** Excerpted passage **

§ §

First Nations people were invited to the Vatican in the wake of Native children’s bodies discovered in Canadian Indian Residential Schools. Was a papal apology enough?
Several delegations of Indigenous peoples made their way to the Vatican in Rome to meet the Pope during the week of March 28 to April 1, 2022. There were three groups, specifically, delegations from Canadian First Nations, Metis and Inuit peoples.
Though there were United States-based Haudenosaunee tribal representatives within the delegations — an official delegation of U.S. tribes was not present, nor invited as part of the Indigenous delegations represented that week.
In a Native Viewpoint interview last week with Mohawk Bear Clan mother Louise McDonald from Akwesasne, Oneida Nation citizen and founder of Rematriation Magazine Michelle Schenandoah, and Mohawk filmmaker and writer Katsitsionni Fox, (also from Akwesasne,) these three powerful women told the story of preparing for a trip to the Vatican, meeting with Catholic officials in Rome, to include the Pope, and the journey and ultimate return of a sacred Haudenosaunee cradleboard given to the Pope to reflect upon.

§ §

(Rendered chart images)

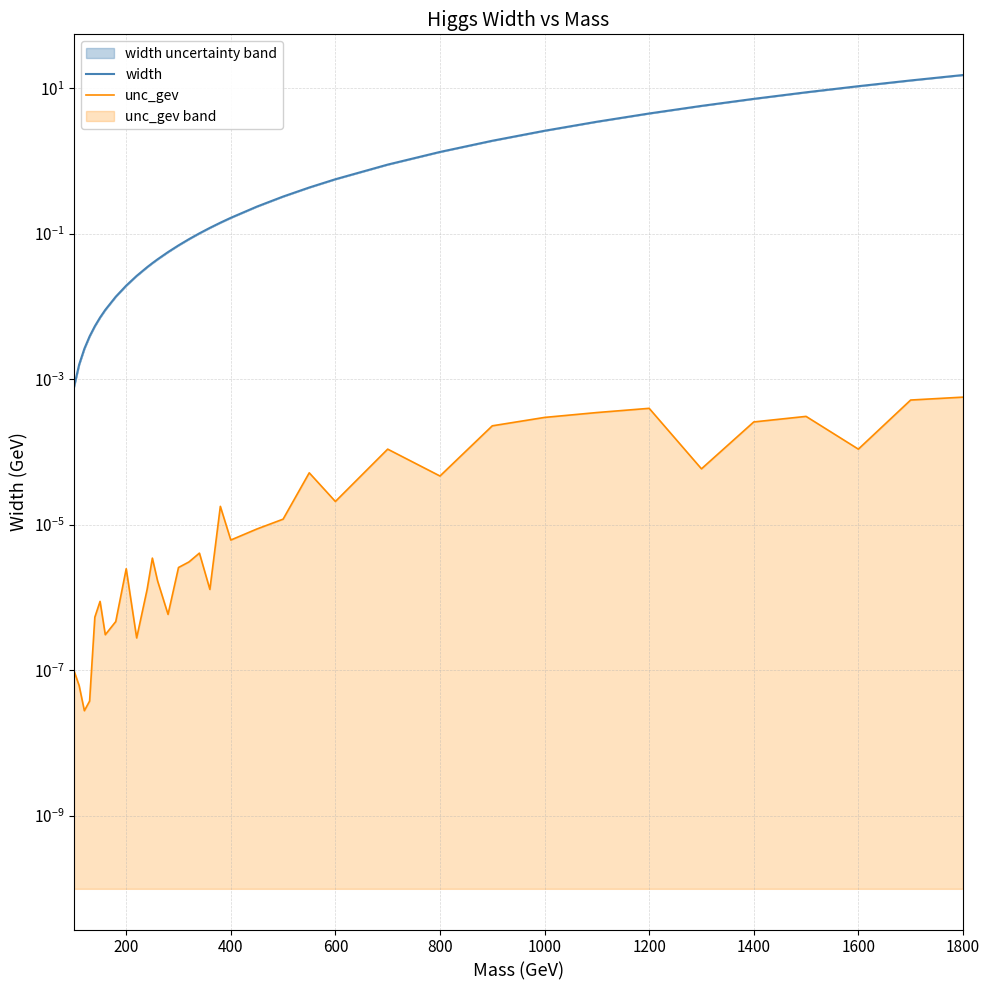

The value of unc_gev at 1000 is 0.0. True or false?

False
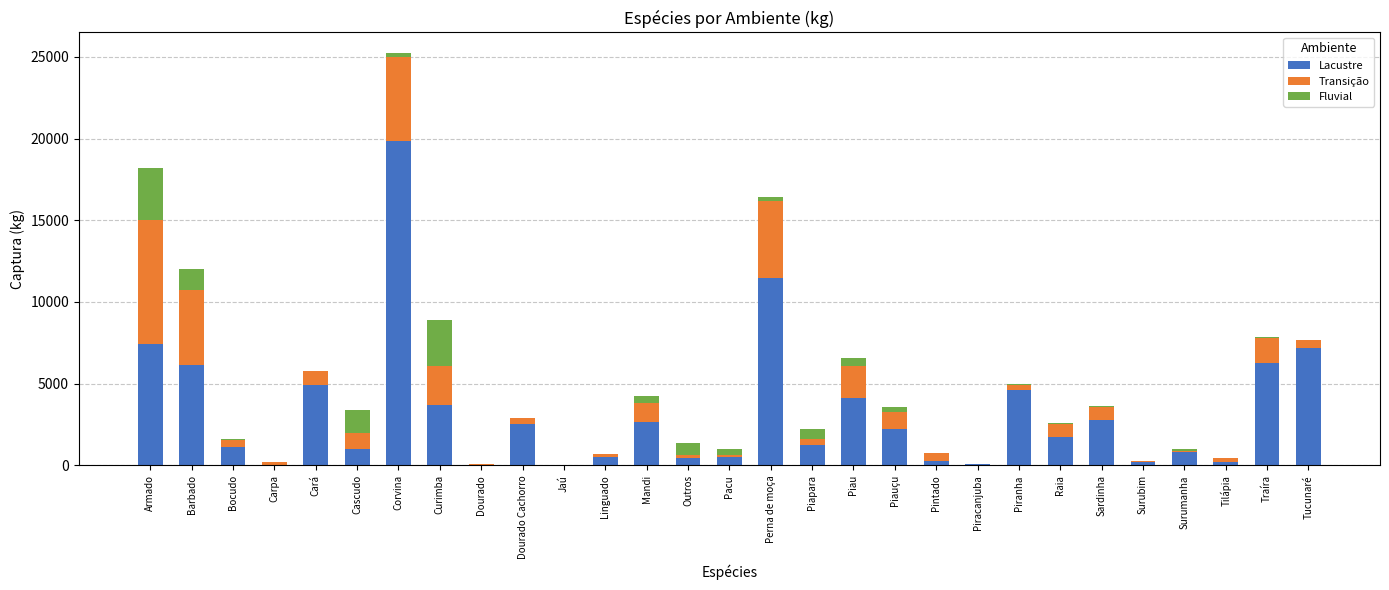

What is the maximum value for Lacustre?

19873.6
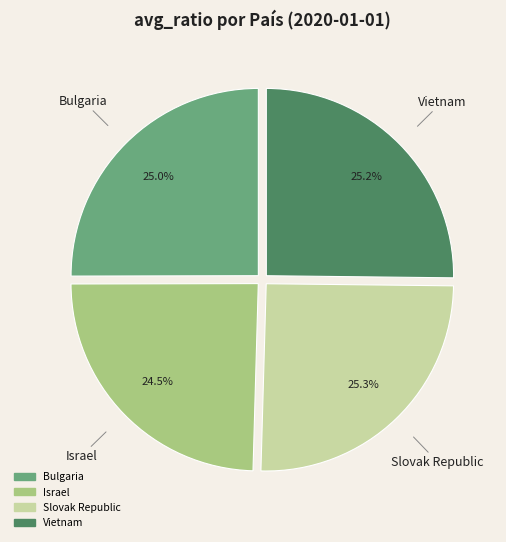

Combined, what portion of the pie is Vietnam and Slovak Republic?

50.5%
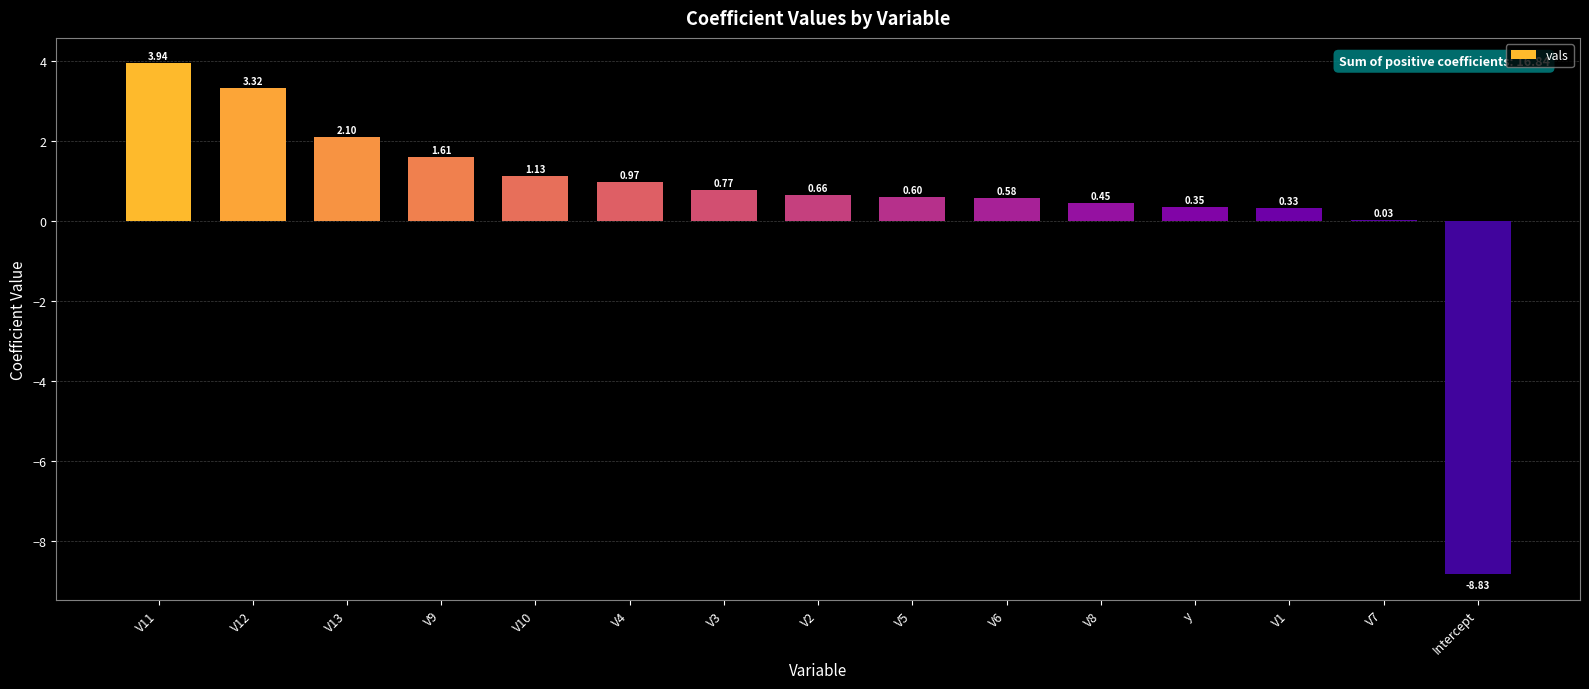

What is the sum of all values?

8.0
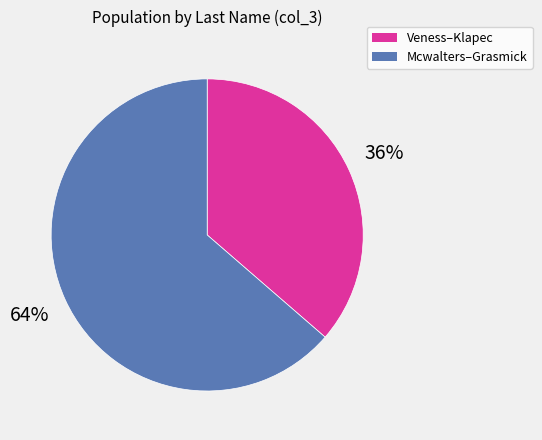

Is there a majority slice in this chart?

Yes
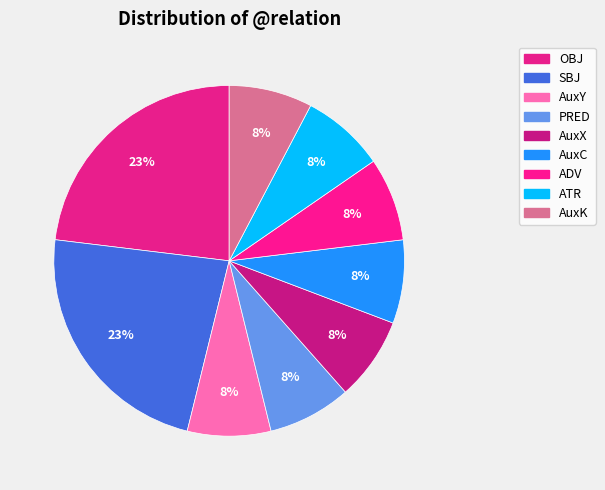

How many slices are in this pie chart?

9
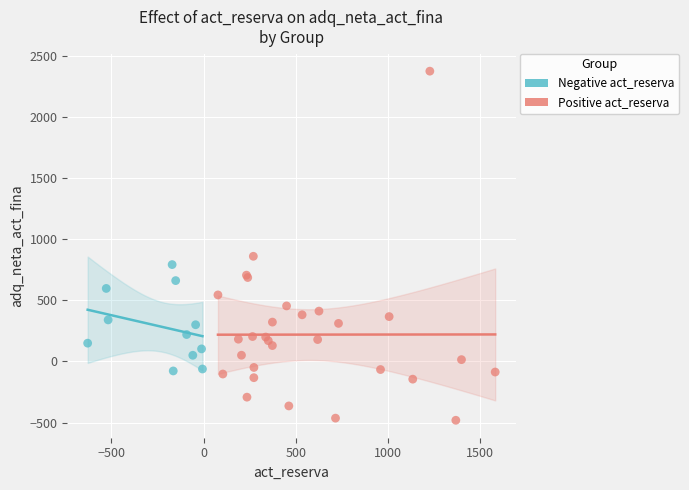

Which series contains the lowest Y value?

Positive act_reserva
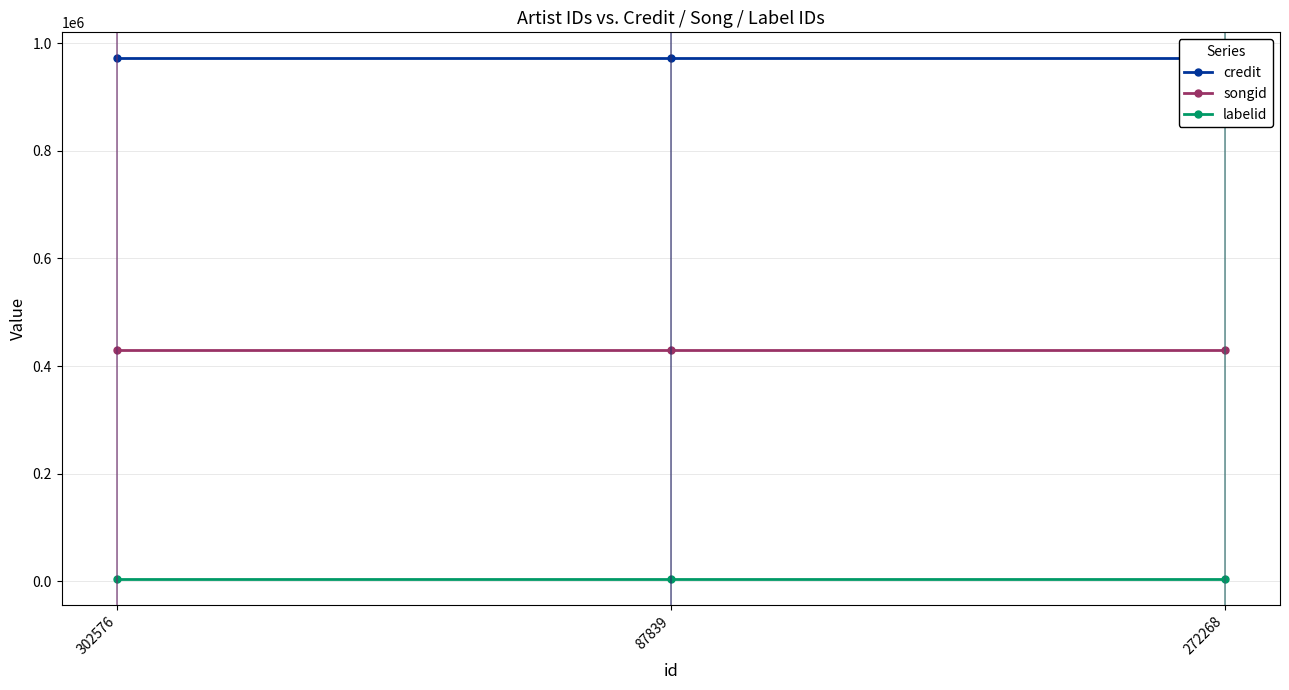

Which series has the largest total across all categories?

credit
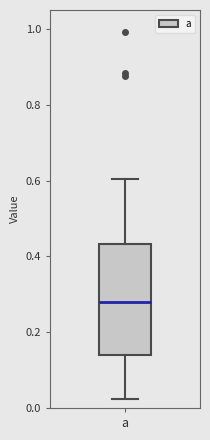

Transcribe this box plot: give where the median line is, the range the box spans, and where the two whiskers end, as read against the y-axis. The values are not printed on the chart, so give them approximately, as read against the axis.

median 0.28, box 0.14 to 0.44, whiskers 0.02 to 0.60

§ §

** Work task 1 **
Summarize the text on the Indigenous delegations' Vatican visit in two sentences.
** Work task 2 **
Rewrite the records starting at the line containing "Transcribe this box" and ending at the end of the records, with "approximately" changed to "roughly" and everything else left as it is.

** Answer area 1 **
Delegations of Canadian First Nations, Metis and Inuit peoples traveled to the Vatican during the week of March 28 to April 1, 2022 to meet the Pope, and some U.S.-based Haudenosaunee representatives were among them, but no official delegation of U.S. tribes was present or invited. In a Native Viewpoint interview, Louise McDonald, Michelle Schenandoah and Katsitsionni Fox described preparing for the trip, meeting Catholic officials including the Pope, and the journey and return of a sacred Haudenosaunee cradleboard given to the Pope.

** Answer area 2 **
Transcribe this box plot: give where the median line is, the range the box spans, and where the two whiskers end, as read against the y-axis. The values are not printed on the chart, so give them roughly, as read against the axis.

median 0.28, box 0.14 to 0.44, whiskers 0.02 to 0.60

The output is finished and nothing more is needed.